Reading and writing the Arrow IPC format#

Arrow C++ provides readers and writers for the Arrow IPC format which wrap lower level input/output, handled through the IO interfaces. For reading, there is also an event-driven API that enables feeding arbitrary data into the IPC decoding layer asynchronously.

Reading IPC streams and files#

Synchronous reading#

For most cases, it is most convenient to use the RecordBatchStreamReader or RecordBatchFileReader class, depending on which variant of the IPC format you want to read. The former requires a InputStream source, while the latter requires a RandomAccessFile.

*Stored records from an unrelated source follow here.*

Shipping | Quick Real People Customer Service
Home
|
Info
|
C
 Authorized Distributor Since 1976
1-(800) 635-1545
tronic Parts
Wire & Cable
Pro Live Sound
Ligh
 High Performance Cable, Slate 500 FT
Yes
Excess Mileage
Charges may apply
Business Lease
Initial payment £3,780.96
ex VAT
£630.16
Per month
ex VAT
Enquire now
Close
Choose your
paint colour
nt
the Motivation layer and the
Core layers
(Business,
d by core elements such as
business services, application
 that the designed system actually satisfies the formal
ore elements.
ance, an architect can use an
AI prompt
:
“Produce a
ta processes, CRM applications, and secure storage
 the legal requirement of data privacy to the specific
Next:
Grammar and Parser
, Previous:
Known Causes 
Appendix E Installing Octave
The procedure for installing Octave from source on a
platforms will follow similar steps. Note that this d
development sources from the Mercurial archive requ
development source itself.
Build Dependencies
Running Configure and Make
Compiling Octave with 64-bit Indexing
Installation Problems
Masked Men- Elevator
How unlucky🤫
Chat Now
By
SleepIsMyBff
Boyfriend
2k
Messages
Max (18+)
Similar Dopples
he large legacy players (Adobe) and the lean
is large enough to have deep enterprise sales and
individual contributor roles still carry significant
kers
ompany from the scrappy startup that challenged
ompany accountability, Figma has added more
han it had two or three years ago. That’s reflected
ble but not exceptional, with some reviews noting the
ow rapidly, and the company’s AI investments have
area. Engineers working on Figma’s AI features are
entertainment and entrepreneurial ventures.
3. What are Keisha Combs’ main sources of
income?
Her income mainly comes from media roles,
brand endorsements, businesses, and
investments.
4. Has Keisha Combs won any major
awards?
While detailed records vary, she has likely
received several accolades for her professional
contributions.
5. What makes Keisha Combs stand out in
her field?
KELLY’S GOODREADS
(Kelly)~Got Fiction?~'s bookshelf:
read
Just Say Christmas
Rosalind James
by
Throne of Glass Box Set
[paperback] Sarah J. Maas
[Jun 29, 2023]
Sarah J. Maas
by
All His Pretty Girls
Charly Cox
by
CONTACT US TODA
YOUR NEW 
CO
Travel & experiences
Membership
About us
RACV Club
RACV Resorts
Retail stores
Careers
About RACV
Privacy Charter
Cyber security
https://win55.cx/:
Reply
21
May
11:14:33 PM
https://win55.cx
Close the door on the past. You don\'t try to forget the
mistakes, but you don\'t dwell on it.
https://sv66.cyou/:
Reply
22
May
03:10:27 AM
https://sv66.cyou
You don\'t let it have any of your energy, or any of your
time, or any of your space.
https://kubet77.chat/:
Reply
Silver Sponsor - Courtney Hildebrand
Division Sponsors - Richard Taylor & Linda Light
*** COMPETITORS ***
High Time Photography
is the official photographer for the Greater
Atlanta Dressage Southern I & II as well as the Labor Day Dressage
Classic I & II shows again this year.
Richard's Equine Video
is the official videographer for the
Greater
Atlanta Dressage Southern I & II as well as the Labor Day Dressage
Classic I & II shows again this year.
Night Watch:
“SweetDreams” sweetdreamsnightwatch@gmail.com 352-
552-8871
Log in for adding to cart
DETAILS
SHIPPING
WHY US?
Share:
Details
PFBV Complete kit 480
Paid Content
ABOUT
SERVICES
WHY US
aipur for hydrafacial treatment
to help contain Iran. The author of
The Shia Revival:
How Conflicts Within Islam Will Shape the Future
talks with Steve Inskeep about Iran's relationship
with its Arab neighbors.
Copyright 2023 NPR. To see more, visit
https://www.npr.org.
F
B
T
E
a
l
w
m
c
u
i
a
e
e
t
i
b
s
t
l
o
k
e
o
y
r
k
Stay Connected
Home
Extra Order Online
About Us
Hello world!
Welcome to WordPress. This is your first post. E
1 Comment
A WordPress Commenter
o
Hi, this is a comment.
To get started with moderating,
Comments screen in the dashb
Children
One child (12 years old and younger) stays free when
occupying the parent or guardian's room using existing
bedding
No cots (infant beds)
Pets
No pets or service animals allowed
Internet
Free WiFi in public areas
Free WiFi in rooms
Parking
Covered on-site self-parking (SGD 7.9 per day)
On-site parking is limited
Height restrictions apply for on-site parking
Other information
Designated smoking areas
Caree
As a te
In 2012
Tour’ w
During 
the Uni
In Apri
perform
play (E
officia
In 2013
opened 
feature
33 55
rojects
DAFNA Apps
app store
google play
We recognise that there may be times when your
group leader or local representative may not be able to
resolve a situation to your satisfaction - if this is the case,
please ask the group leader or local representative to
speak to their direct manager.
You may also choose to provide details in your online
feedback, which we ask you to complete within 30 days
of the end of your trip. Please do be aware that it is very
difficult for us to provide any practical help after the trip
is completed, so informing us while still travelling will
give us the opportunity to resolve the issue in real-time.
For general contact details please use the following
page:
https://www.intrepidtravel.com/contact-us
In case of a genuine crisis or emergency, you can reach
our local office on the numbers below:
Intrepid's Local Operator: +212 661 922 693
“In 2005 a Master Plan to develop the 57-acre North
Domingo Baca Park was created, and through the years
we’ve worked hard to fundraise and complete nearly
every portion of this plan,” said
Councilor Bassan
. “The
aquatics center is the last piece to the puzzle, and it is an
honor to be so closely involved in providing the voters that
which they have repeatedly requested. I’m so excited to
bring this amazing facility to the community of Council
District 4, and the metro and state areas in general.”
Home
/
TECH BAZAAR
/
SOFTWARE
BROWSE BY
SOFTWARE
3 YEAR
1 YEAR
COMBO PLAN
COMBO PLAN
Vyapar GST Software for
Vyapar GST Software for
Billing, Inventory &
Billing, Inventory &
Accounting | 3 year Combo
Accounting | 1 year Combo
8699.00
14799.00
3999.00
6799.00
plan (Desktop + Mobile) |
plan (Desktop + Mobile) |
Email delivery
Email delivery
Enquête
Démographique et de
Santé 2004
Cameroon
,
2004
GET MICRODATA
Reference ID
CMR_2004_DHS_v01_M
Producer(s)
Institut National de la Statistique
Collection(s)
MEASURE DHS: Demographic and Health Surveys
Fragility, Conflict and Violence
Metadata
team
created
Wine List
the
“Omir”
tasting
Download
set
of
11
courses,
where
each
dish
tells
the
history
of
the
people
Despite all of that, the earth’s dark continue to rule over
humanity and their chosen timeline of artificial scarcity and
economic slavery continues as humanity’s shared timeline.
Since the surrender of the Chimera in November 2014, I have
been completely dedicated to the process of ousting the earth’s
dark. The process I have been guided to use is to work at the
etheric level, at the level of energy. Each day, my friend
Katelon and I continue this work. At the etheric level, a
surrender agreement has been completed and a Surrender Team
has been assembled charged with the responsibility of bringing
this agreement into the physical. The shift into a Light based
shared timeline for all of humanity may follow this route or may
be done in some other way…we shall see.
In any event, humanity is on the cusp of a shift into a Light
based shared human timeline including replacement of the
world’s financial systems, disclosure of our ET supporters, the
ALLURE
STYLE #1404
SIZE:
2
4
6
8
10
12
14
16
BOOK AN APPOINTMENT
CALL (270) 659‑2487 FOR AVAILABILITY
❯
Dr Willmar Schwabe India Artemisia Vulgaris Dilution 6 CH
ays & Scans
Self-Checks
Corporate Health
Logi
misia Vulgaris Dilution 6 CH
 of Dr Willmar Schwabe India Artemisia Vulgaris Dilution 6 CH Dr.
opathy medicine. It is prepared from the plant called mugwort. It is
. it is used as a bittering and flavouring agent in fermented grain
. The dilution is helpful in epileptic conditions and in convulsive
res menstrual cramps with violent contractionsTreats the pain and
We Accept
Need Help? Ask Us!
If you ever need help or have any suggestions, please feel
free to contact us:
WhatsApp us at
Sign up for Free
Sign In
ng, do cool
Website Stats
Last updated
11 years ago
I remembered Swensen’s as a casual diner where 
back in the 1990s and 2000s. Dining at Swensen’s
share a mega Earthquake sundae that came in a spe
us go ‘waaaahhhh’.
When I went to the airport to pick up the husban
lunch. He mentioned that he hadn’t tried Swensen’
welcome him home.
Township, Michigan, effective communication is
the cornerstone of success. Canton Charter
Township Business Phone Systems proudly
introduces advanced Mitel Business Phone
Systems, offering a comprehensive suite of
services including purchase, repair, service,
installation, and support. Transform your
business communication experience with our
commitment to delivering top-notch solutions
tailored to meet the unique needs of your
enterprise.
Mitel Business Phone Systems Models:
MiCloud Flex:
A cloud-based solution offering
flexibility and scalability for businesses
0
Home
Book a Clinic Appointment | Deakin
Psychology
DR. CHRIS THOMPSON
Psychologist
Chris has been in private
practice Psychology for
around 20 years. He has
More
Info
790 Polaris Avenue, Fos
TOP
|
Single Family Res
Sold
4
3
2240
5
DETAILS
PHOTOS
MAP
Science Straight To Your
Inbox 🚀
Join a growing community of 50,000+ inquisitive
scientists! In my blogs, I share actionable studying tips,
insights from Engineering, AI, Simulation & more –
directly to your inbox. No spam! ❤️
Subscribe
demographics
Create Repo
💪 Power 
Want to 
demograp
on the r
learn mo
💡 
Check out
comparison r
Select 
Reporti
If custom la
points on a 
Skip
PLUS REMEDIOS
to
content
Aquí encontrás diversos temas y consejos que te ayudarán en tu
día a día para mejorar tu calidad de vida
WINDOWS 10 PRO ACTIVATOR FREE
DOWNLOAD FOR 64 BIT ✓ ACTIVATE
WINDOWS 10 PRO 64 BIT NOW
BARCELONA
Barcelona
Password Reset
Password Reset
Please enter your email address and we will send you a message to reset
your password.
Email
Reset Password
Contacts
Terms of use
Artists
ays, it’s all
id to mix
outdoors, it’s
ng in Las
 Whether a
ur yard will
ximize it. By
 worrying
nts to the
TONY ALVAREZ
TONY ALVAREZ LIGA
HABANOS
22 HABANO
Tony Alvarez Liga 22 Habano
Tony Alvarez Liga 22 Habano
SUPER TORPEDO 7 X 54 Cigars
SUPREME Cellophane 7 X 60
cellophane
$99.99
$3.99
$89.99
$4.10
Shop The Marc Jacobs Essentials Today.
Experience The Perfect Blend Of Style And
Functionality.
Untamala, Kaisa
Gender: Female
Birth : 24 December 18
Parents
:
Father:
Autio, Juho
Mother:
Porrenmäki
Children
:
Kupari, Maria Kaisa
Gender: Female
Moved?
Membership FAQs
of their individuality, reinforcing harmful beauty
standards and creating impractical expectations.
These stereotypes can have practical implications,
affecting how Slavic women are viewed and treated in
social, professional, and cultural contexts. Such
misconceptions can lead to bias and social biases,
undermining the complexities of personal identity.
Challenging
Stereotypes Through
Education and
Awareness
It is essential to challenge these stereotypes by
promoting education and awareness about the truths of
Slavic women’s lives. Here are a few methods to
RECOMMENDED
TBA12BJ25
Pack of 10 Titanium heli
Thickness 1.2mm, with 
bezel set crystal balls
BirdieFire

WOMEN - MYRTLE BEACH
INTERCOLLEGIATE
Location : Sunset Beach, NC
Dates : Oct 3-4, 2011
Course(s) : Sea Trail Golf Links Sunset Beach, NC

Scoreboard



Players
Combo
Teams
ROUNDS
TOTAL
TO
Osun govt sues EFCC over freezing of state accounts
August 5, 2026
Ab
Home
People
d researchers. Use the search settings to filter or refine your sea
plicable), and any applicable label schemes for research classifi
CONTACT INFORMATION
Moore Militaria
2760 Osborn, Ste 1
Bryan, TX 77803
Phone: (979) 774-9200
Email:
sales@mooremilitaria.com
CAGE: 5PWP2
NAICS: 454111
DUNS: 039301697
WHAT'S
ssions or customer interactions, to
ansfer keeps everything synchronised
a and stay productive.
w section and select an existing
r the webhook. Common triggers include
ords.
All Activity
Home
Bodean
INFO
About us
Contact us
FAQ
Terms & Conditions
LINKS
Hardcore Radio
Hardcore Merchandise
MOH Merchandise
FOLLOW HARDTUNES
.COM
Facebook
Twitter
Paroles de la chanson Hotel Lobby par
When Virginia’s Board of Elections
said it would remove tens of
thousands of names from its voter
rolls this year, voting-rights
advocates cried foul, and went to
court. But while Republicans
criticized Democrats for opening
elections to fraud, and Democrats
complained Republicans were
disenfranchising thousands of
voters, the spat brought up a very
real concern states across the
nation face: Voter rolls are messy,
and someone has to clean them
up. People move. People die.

Reading Arrow IPC data is inherently zero-copy if the source allows it. For example, a BufferReader or MemoryMappedFile can typically be zero-copy. Exceptions are when the data must be transformed on the fly, e.g. when buffer compression has been enabled on the IPC stream or file.

Event-driven reading#

When it is necessary to process the IPC format without blocking (for example to integrate Arrow with an event loop), or if data is coming from an unusual source, use the event-driven StreamDecoder. You will need to define a subclass of Listener and implement the virtual methods for the desired events (for example, implement Listener::OnRecordBatchDecoded() to be notified of each incoming RecordBatch).

Writing IPC streams and files#

Use one of the factory functions, MakeStreamWriter() or MakeFileWriter(), to obtain a RecordBatchWriter instance for the given IPC format variant.

Configuring#

Various aspects of reading and writing the IPC format can be configured using the IpcReadOptions and IpcWriteOptions classes, respectively.